## [Task to carry out]
Sort through the data and copy the lines holding the word "torneo".
----- Supplied entries
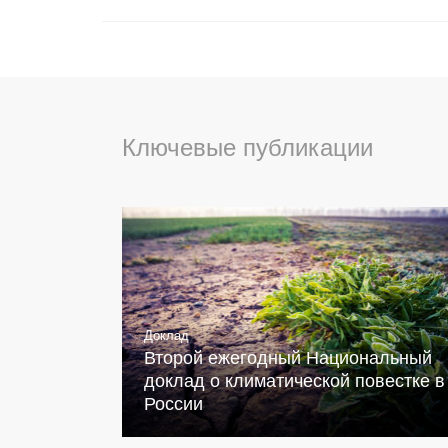
Ключевые публикации
Доклад
Второй ежегодный Национальный
доклад о климатической повестке в
России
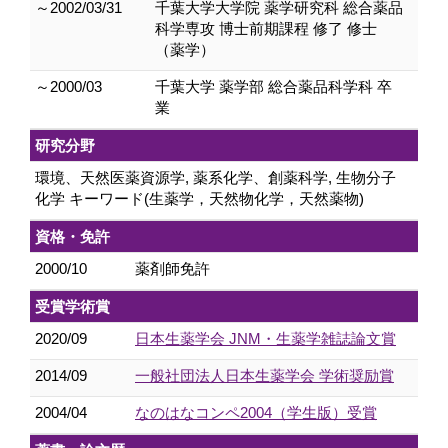
～2002/03/31
千葉大学大学院 薬学研究科 総合薬品
科学専攻 博士前期課程 修了 修士
（薬学）
～2000/03
千葉大学 薬学部 総合薬品科学科 卒
業
研究分野
環境、天然医薬資源学, 薬系化学、創薬科学, 生物分子
化学 キーワード(生薬学，天然物化学，天然薬物)
資格・免許
2000/10
薬剤師免許
受賞学術賞
2020/09
日本生薬学会 JNM・生薬学雑誌論文賞
2014/09
一般社団法人日本生薬学会 学術奨励賞
2004/04
なのはなコンペ2004（学生版）受賞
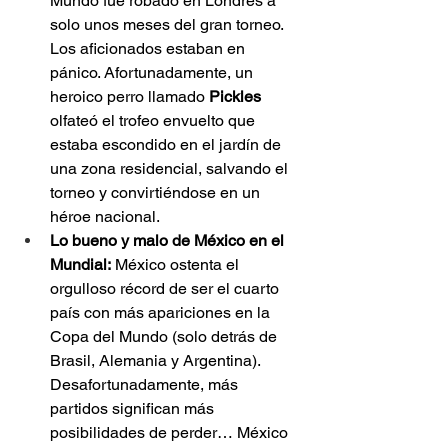
Mundo fue robado en Londres a 
solo unos meses del gran torneo. 
Los aficionados estaban en 
pánico. Afortunadamente, un 
heroico perro llamado 
Pickles 
olfateó el trofeo envuelto que 
estaba escondido en el jardín de 
una zona residencial, salvando el 
torneo y convirtiéndose en un 
héroe nacional.
Lo bueno y malo de México en el 
Mundial:
 México ostenta el 
orgulloso récord de ser el cuarto 
país con más apariciones en la 
Copa del Mundo (solo detrás de 
Brasil, Alemania y Argentina). 
Desafortunadamente, más 
partidos significan más 
posibilidades de perder… México 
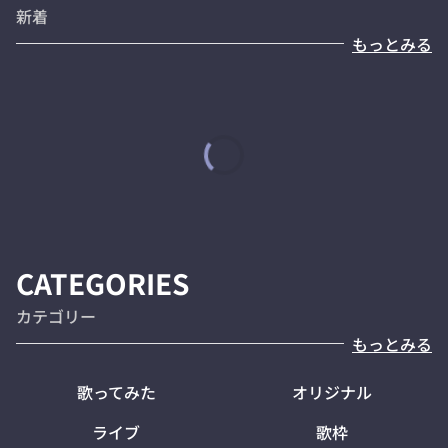
新着
もっとみる
CATEGORIES
カテゴリー
もっとみる
歌ってみた
オリジナル
ライブ
歌枠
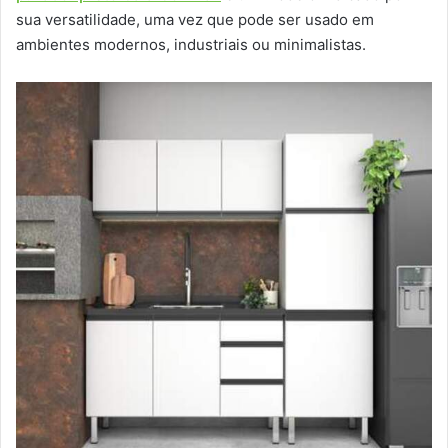
sua versatilidade, uma vez que pode ser usado em
ambientes modernos, industriais ou minimalistas.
----------
## [Answer below]
solo unos meses del gran torneo. 
torneo y convirtiéndose en un 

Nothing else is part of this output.